Al Jazeera Media Network is an “internal affair” and there will be no discussion about the fate of the Doha-based broadcaster with nations that imposed a blockade on Qatar, its foreign minister says, Al Jazeera reports.
Reports have suggested countries behind the economic sanctions on Qatar – Saudi Arabia, UAE, Bahrain, Egypt, and others – are demanding the closure of Al Jazeera, a media group that has been targeted in the Middle East because of its critical reporting.
Speaking at a news conference in Paris, France on Monday, Foreign Minister Sheikh Mohammed bin Abdulrahman Al Thani said he had no idea why the Saudi Arabia-led bloc of nations imposed a blockade on Qatar.
“It’s not about Iran or Al Jazeera,” he said. “We have no clue about the real reasons … Qatar is willing to sit and negotiate about whatever is related to Gulf security.” But he said Qatar does not accept “foreign dictations”.
“Doha rejects discussing any matter related to Al Jazeera channel as it considers it an internal affair,” Qatar News Agency quoted the foreign minister as saying. “Decisions concerning the Qatari internal affairs are Qatari sovereignty – and no one has to interfere with them.”
After the crisis erupted last week, Saudi Arabia closed Al Jazeera’s bureau in Riyadh and halted its operating licence, accusing the network of promoting “terrorist groups” in the region. Jordanian officials quickly followed, announcing the closure of the Al Jazeera bureau in Amman and the withdrawal of its operating licence.
The demand to close the Doha-based Al Jazeera TV channel made by Gulf Arab states is a crime violating freedom of speech, the channel’s director Yaser Abuhilala told Sputnik on Friday.
“I am against demands to close any media outlet, because it is a crime, a violation of basic human rights to freedom of speech… If Al Jazeera violated something, anyone could sue it – in a Qatari court or in [a court of] any other country, it is the legitimate right of every person harmed by the media. But the demand to close [Al Jazeera] is a crime,” Abuhilala said.

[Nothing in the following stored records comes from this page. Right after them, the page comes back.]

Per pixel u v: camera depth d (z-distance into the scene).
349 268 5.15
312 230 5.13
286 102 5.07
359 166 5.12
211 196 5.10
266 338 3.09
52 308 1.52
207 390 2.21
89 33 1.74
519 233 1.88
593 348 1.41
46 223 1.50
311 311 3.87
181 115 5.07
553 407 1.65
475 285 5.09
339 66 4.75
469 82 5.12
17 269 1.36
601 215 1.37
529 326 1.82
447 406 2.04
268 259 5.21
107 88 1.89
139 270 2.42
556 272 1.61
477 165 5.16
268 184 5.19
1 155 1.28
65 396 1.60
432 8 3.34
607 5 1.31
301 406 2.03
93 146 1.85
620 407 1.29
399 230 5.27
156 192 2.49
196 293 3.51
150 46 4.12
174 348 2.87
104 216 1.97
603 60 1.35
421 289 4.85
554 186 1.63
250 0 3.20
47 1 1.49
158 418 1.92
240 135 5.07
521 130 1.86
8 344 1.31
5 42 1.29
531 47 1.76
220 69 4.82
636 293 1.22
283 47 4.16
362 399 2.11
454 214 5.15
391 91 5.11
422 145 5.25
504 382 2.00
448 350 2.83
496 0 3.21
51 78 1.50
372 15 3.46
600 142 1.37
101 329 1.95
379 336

He added that Al Jazeera covered the diplomatic row between Qatar and Gulf Arab states from the first day in a professional and impartial manner, also inviting experts who supported “illegitimate” measures against Qatar.
Saudi Arabia, the United Arab Emirates, Bahrain and Egypt severed diplomatic ties with Qatar on June 5 after accusing it of funding extremism and destabilizing the Middle East. The nations then embargoed all sea, air and land traffic to the country, triggering food shortages.